Imaging shows increased blood flow in frontal lobes and decreased blood flow in parietal lobes after focused meditation (Newberg et al 2010). A study conducted with mindfulness-based stress reduction on patients with social anxiety disorder reported that during the breath-focused attention task, subjects showed (a) decreased negative emotional experiences, (b) reduced amygdala activity, and (c) increased activity in brain regions implicated in attentional deployment (Goldin & Gross 2010). Another study conducted by Lazar et al. analyzed subjects that practiced Kundalini meditation daily over a 4-year period. Physiological changes were associated with Kundalini meditation after slow deep breathing, immediately after which the respiration rate slowed down from 12 to 16 breaths per minute to 4 per minute, and the heart rate increased. Other changes observed were increases in oxygen saturation, decreases in CO2, and decreases in global fMRI signal activation. These changes showed that focused meditation activated neural structures involved in attention (frontal and parietal cortex) and arousal/autonomic control (pregenual anterior cingulate, amygdala, midbrain, and hypothalamus). Activation of the putamen, precentral and postcentral gyri and hippocampus/parahippocampus, was shown to be associated with the meditative state. The results suggest that meditation has an effect on the autonomic nervous system by means of activating specific neural structures (Lazar et al 2000).

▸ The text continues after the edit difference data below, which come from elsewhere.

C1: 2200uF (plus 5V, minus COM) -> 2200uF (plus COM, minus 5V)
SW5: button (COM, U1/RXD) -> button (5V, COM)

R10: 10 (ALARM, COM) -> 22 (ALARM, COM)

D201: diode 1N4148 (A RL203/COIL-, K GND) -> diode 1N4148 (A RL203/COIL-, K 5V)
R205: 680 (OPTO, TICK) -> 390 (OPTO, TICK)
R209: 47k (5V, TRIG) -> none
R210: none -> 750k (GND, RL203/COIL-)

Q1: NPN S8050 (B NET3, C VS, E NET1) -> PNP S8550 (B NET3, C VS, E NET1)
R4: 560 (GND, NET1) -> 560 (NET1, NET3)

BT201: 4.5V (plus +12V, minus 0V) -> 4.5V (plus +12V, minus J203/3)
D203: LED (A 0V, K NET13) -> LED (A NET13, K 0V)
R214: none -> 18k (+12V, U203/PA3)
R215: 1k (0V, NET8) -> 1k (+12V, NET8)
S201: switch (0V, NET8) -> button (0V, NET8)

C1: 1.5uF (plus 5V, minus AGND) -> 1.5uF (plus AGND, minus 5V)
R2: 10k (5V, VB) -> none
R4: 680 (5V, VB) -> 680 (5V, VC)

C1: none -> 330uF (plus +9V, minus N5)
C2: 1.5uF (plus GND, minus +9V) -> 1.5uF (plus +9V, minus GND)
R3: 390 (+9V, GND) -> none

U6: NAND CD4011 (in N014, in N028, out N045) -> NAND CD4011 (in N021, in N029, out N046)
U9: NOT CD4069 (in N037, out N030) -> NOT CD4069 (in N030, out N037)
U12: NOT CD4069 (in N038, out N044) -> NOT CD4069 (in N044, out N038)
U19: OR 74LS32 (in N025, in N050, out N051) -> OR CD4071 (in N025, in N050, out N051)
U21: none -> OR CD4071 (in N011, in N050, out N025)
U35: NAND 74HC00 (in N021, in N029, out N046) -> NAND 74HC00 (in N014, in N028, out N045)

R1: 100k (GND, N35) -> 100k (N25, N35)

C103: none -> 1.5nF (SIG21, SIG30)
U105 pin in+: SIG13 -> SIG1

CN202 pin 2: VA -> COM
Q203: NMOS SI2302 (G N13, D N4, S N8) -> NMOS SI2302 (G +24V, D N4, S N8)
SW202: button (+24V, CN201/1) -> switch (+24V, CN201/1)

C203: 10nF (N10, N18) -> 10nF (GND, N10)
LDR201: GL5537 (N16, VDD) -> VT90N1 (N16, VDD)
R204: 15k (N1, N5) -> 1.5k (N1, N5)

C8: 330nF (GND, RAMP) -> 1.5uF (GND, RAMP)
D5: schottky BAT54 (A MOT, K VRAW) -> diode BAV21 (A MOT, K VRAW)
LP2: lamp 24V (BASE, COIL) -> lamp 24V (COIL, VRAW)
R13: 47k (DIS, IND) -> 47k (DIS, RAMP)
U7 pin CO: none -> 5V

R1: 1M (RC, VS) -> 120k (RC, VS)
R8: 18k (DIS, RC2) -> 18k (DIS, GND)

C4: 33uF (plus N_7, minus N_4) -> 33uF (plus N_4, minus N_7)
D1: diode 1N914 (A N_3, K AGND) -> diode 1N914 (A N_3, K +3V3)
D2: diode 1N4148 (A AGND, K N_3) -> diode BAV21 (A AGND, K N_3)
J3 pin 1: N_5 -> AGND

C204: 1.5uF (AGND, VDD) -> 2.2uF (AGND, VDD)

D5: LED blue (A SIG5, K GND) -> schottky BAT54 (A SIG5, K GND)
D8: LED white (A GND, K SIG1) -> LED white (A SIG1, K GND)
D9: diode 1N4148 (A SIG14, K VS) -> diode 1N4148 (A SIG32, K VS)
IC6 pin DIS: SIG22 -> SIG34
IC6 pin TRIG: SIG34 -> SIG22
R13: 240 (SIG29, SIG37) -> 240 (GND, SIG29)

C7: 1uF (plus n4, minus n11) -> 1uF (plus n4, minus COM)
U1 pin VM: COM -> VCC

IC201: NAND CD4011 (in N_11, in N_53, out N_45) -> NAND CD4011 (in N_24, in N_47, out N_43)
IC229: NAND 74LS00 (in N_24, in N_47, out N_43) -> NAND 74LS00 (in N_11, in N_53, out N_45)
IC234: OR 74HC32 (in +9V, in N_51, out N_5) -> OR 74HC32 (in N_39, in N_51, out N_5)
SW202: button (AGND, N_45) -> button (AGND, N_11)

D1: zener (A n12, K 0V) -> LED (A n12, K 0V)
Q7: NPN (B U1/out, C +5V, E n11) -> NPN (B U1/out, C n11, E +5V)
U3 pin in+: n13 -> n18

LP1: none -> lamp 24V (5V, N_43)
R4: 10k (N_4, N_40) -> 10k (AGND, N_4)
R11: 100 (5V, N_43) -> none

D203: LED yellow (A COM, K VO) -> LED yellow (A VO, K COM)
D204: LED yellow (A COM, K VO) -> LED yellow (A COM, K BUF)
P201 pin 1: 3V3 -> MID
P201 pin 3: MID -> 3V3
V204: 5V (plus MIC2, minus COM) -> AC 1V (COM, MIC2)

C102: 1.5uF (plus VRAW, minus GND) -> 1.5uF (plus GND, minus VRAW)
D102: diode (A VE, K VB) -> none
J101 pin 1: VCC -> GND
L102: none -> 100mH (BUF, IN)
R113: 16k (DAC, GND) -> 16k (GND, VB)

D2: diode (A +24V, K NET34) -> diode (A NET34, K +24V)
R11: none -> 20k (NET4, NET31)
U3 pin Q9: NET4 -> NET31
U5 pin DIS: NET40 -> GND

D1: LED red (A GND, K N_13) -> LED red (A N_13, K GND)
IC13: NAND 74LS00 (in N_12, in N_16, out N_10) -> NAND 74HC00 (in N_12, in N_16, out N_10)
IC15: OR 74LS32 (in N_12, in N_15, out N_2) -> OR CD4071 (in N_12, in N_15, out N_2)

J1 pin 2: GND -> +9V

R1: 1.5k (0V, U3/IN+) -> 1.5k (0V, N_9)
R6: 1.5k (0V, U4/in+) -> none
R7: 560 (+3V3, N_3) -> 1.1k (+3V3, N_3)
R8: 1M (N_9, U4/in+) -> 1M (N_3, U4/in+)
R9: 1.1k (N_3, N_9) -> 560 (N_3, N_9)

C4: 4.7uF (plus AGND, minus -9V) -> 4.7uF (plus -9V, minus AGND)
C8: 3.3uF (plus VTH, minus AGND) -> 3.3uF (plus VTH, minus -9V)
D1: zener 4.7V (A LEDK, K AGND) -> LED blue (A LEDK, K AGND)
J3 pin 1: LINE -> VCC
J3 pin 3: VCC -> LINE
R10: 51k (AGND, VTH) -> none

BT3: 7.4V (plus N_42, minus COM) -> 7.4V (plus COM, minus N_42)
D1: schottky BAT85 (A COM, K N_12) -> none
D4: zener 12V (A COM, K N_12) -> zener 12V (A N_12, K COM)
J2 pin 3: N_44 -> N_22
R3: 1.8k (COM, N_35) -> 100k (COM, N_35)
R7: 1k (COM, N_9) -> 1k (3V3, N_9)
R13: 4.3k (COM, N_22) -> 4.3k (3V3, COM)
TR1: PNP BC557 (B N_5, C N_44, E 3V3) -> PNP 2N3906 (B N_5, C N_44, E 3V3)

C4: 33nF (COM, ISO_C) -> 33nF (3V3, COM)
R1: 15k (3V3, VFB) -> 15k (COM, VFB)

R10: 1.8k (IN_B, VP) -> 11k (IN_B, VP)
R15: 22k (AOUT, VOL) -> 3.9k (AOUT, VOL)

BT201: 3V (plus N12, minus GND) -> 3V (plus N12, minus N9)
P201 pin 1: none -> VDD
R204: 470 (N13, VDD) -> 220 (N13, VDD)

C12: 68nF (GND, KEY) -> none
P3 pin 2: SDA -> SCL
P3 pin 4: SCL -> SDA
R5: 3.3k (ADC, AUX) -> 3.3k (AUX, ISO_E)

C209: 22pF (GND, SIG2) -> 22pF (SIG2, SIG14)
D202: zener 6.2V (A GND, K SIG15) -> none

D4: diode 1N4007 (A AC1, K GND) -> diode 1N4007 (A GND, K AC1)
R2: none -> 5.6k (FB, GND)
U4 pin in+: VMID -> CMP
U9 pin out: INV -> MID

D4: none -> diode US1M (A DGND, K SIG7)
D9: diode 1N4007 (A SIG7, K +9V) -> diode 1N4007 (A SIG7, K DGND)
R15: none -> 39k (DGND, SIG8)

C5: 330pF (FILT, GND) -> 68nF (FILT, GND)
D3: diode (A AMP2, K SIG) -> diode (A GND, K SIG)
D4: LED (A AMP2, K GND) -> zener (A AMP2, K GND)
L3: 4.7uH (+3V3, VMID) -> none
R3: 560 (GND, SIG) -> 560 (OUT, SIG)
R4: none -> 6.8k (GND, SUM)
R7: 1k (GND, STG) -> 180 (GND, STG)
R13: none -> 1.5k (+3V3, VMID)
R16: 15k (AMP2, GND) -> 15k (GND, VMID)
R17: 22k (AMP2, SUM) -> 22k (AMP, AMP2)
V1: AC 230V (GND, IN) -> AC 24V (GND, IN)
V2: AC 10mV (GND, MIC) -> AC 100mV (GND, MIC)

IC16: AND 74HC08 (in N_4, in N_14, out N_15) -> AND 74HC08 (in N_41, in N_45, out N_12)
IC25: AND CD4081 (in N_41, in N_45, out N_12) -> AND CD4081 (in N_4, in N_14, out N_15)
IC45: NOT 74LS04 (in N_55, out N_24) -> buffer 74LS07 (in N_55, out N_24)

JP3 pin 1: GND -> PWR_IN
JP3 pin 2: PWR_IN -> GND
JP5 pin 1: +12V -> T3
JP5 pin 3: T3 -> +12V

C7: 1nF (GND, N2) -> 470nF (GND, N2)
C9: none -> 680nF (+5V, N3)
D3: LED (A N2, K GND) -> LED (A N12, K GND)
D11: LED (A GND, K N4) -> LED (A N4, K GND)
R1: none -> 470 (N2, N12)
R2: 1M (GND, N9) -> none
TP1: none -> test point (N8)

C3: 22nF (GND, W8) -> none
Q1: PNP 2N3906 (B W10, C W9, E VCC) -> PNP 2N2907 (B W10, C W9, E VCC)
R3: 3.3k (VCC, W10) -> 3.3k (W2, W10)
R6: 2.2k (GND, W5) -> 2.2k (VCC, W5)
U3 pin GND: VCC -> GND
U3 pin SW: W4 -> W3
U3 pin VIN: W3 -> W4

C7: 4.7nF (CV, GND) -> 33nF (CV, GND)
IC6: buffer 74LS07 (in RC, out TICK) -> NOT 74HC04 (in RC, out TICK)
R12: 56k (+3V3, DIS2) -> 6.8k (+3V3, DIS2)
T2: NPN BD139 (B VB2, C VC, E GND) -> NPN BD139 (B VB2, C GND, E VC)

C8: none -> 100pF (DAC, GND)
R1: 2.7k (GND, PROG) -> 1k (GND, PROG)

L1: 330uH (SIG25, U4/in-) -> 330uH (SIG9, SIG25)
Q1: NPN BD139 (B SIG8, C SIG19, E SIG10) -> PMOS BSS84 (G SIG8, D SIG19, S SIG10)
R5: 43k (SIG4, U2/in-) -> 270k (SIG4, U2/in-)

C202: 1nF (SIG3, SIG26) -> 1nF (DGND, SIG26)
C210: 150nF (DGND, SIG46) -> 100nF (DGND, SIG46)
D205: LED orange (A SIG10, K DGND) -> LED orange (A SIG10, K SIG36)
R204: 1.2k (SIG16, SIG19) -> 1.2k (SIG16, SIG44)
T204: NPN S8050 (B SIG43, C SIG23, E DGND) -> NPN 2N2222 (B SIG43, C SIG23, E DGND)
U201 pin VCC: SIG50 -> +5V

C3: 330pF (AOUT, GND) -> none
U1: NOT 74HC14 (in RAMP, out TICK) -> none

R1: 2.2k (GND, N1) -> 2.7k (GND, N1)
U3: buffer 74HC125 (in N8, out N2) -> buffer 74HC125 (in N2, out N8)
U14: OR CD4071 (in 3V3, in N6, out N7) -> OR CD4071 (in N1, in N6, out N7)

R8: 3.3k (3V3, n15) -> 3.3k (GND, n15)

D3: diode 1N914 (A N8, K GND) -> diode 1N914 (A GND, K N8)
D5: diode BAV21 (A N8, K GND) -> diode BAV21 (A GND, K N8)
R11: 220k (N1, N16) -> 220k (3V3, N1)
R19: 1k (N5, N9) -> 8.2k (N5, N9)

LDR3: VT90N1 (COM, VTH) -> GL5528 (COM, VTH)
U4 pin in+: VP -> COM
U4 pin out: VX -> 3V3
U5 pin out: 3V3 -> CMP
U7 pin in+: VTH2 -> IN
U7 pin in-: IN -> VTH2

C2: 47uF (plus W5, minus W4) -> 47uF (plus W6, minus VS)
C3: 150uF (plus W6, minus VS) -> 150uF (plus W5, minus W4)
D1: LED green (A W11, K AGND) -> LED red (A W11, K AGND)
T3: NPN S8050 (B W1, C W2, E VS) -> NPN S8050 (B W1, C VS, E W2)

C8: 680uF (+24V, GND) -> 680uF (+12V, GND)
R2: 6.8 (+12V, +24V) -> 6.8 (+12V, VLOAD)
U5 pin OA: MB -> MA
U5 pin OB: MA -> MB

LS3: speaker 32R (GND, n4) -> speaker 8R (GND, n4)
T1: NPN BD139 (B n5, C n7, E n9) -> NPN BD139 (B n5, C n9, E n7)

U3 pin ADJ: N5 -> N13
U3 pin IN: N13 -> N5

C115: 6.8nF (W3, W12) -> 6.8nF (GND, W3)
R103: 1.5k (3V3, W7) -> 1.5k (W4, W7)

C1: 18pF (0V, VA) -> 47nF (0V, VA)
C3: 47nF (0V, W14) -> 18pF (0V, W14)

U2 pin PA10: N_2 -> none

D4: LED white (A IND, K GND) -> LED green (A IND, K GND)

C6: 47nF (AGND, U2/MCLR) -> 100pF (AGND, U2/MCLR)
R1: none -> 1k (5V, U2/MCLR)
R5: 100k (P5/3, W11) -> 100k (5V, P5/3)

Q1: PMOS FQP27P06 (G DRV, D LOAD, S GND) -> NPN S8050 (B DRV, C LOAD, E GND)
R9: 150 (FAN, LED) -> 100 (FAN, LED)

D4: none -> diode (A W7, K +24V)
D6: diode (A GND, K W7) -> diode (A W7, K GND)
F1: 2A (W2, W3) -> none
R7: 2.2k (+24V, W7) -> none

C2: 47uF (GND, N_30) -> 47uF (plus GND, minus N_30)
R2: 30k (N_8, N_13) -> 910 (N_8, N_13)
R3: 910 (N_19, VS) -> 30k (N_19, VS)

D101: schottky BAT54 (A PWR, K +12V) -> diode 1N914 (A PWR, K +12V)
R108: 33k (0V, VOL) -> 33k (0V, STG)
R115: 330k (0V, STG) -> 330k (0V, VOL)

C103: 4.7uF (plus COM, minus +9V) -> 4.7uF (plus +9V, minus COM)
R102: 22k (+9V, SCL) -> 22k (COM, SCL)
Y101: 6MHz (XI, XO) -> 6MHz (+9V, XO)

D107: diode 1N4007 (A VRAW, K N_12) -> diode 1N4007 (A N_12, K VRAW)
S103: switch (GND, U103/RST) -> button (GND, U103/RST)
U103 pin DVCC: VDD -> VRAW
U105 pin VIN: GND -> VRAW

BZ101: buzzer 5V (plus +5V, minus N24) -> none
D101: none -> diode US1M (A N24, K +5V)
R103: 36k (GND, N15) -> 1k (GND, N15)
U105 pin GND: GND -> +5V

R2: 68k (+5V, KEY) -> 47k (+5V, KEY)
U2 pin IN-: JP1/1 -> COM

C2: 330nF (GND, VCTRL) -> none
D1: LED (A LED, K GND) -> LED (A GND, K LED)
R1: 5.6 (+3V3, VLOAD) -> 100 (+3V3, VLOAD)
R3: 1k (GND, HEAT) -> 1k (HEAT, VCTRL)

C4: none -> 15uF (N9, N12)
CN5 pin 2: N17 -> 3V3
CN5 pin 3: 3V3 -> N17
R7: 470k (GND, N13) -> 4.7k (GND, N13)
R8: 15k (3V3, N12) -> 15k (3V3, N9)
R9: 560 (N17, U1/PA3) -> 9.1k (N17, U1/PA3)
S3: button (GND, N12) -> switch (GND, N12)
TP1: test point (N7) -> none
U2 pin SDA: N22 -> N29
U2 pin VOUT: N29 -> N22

Another example is seen in ChunDoSunBup Qi-training. Compared to the resting state before Qi-training, subjects reported less anxiety, their activation coefficients decreased, and alpha wave activity increased significantly during sound exercise and meditation in the occipital regions. This may be because the Default Mode Network (DMN) activity increased during meditation possibly via reduced limbic activity and increased respiratory activity causing increasing DMN (Birn et al 2008, Lazar et al 2000). These results suggest that this type of meditation may reduce activation of the visual cortex and its influence on the thalamus and other functions of the brain. Results of this practice include decreased anxiety levels and modulation of psychological, neurological, and physiological functioning (Lee et al 1997).

CONCLUSION
Current research illustrates how the neural correlates and plasticity of brain accommodate changes in consciousness. In order to adequately model changes in consciousness during meditation, the interactions between the body, the mind, and the surroundings must be taken into account. Merely locating consciousness within the brain will not account for the dynamic interactions that occur within the body’s various systems as it interacts with the environment. To our vision, external space, brain, heart, limbs, and viscera may appear separate, but our consciousness that includes all of these elements operates in a unified manner. This remarkable synthesizing aspect of consciousness has slowly progressed towards a general theory of consciousness to date. Neural correlates of expanding awareness during the relaxation response describe how the autonomic nervous system shifts from a sympathetic dominant to a parasympathetic dominant state. Understanding the mind-body response, physiological and psychological changes that take place through the practice of mind–body techniques based on empirical research and practitioner responses, makes possible further clinical neuro-physiological research and brings the study of consciousness closer to a unified model. Further research is needed to define tangible parameters that may standardize the notions of self, mind, and consciousness.